Entre les rounds, l’entraîneur a donc intérêt à vérifier auprès du boxeur novice ce qu’il a compris des directives à appliquer. C’est d’abord en interrogeant celui-ci que l’entraîneur pourra s’en assurer. Lorsque l’athlète n’exécute pas une directive, de deux choses : soit que l’athlète n’a pas compris la directive, soit qu’il l’a bien comprise, mais qu’il est incapable de l’appliquer. 

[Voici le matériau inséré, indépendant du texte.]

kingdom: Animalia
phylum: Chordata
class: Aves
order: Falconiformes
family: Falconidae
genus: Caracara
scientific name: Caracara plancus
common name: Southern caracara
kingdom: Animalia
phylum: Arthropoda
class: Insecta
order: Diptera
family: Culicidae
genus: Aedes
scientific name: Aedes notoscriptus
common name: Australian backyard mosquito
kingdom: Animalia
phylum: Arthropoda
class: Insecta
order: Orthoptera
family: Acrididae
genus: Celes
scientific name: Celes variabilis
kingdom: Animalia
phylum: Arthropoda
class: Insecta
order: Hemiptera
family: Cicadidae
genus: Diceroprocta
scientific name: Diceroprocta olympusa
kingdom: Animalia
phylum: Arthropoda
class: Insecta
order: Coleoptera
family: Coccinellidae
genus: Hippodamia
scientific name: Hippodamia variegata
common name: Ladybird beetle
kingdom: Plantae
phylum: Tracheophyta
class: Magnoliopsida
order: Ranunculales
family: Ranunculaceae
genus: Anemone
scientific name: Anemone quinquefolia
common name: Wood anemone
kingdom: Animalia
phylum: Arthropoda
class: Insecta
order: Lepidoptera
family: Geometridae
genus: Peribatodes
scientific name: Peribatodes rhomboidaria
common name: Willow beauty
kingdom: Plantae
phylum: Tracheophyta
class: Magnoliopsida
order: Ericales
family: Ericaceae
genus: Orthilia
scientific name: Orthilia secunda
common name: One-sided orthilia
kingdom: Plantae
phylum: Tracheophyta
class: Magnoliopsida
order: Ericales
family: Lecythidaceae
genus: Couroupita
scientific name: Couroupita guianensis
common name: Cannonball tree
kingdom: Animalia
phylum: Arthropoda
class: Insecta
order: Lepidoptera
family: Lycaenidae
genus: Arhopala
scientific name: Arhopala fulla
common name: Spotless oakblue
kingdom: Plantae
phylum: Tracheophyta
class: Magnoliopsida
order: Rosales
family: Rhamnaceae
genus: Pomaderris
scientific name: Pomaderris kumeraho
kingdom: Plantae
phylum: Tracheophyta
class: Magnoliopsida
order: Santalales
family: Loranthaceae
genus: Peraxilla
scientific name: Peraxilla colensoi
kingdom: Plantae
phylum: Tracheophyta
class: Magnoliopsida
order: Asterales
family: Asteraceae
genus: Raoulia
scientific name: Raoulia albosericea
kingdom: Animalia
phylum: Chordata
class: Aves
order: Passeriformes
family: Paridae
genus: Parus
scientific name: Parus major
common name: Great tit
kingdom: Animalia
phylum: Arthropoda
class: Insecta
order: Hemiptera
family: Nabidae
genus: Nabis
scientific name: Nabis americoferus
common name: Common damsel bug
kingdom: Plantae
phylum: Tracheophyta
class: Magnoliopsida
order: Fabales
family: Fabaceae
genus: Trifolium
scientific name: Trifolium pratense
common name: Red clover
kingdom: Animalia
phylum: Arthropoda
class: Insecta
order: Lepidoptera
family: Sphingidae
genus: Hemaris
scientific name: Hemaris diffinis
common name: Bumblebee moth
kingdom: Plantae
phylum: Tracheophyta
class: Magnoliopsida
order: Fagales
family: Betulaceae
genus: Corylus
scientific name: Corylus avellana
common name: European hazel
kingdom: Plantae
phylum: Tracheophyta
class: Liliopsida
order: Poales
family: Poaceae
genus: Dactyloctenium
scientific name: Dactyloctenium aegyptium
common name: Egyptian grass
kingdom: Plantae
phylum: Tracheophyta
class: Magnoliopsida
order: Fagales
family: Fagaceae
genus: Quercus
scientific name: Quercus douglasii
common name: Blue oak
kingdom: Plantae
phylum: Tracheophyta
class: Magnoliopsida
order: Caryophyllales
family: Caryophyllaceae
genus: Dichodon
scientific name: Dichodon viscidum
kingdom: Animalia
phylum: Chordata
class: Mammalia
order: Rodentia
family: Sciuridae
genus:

La distinction est ici importante non seulement sur le plan stratégique, mais également quant à la sécurité de l’athlète. Dans les situations où la confusion règne relativement à la perception et à la communication entre le boxeur et l’entraîneur, les risques entourant «l’effet tunnel» se feront beaucoup plus grands.

CONCLUSION

Avec les années, j’ai observé que «l’effet tunnel» était particulièrement présent chez les boxeurs ayant un déficit d’attention. Je crois cependant que la prise de conscience de leur vulnérabilité face à ce syndrome peut en diminuer sensiblement les impacts.

Par ailleurs, quiconque peut en être victime. Aussi, ce n’est pas d’aujourd’hui que les entraîneurs s’interrogent sur ce phénomène. D’ailleurs, même si l’expression «effet tunnel» est relativement récente dans le vocabulaire sportif, la connaissance intuitive de ses impacts remonte à très longtemps. Les entraîneurs «old school» se sont toujours préoccupés de la difficulté pour plusieurs boxeurs de conserver leur vigilance jusqu’à la toute fin de l’affrontement. Ce qui a changé, c’est la contribution de la science visant à identifier et mieux contrôler ce phénomène.